WHAT YOU SHOULD DO – All of the entries are to be restated word for word.

Saved entries:
***
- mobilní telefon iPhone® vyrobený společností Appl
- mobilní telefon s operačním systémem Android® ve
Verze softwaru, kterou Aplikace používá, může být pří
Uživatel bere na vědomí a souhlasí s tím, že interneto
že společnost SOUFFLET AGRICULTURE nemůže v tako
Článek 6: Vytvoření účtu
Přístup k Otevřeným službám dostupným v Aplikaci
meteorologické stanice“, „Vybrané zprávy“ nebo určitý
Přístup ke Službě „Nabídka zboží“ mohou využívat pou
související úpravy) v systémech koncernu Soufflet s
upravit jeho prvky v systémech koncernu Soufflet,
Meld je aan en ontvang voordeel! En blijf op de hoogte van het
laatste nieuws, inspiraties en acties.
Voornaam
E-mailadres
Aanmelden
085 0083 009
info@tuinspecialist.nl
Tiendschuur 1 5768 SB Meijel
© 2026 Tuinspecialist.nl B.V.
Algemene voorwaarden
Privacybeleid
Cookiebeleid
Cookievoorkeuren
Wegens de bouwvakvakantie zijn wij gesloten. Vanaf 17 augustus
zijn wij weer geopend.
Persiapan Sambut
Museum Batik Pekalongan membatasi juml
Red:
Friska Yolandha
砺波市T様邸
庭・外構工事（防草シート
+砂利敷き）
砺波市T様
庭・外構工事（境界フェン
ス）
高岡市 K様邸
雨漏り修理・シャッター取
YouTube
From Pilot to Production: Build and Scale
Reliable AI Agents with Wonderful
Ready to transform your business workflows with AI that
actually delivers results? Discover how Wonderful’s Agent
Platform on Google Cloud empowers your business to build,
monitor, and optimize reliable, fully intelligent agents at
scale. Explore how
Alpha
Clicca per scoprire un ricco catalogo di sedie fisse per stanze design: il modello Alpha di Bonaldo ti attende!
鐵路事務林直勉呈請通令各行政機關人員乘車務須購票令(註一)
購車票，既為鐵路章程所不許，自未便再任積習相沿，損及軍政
***
SOLUTION BELOW –
- mobilní telefon iPhone® vyrobený společností Appl
- mobilní telefon s operačním systémem Android® ve
Verze softwaru, kterou Aplikace používá, může být pří
Uživatel bere na vědomí a souhlasí s tím, že interneto
že společnost SOUFFLET AGRICULTURE nemůže v tako
Článek 6: Vytvoření účtu
Přístup k Otevřeným službám dostupným v Aplikaci
meteorologické stanice“, „Vybrané zprávy“ nebo určitý
Přístup ke Službě „Nabídka zboží“ mohou využívat pou
související úpravy) v systémech koncernu Soufflet s
upravit jeho prvky v systémech koncernu Soufflet,
Meld je aan en ontvang voordeel! En blijf op de hoogte van het
laatste nieuws, inspiraties en acties.
Voornaam
E-mailadres
Aanmelden
085 0083 009
info@tuinspecialist.nl
Tiendschuur 1 5768 SB Meijel
© 2026 Tuinspecialist.nl B.V.
Algemene voorwaarden
Privacybeleid
Cookiebeleid
Cookievoorkeuren
Wegens de bouwvakvakantie zijn wij gesloten. Vanaf 17 augustus
zijn wij weer geopend.
Persiapan Sambut
Museum Batik Pekalongan membatasi juml
Red:
Friska Yolandha
砺波市T様邸
庭・外構工事（防草シート
+砂利敷き）
砺波市T様
庭・外構工事（境界フェン
ス）
高岡市 K様邸
雨漏り修理・シャッター取
YouTube
From Pilot to Production: Build and Scale
Reliable AI Agents with Wonderful
Ready to transform your business workflows with AI that
actually delivers results? Discover how Wonderful’s Agent
Platform on Google Cloud empowers your business to build,
monitor, and optimize reliable, fully intelligent agents at
scale. Explore how
Alpha
Clicca per scoprire un ricco catalogo di sedie fisse per stanze design: il modello Alpha di Bonaldo ti attende!
鐵路事務林直勉呈請通令各行政機關人員乘車務須購票令(註一)
購車票，既為鐵路章程所不許，自未便再任積習相沿，損及軍政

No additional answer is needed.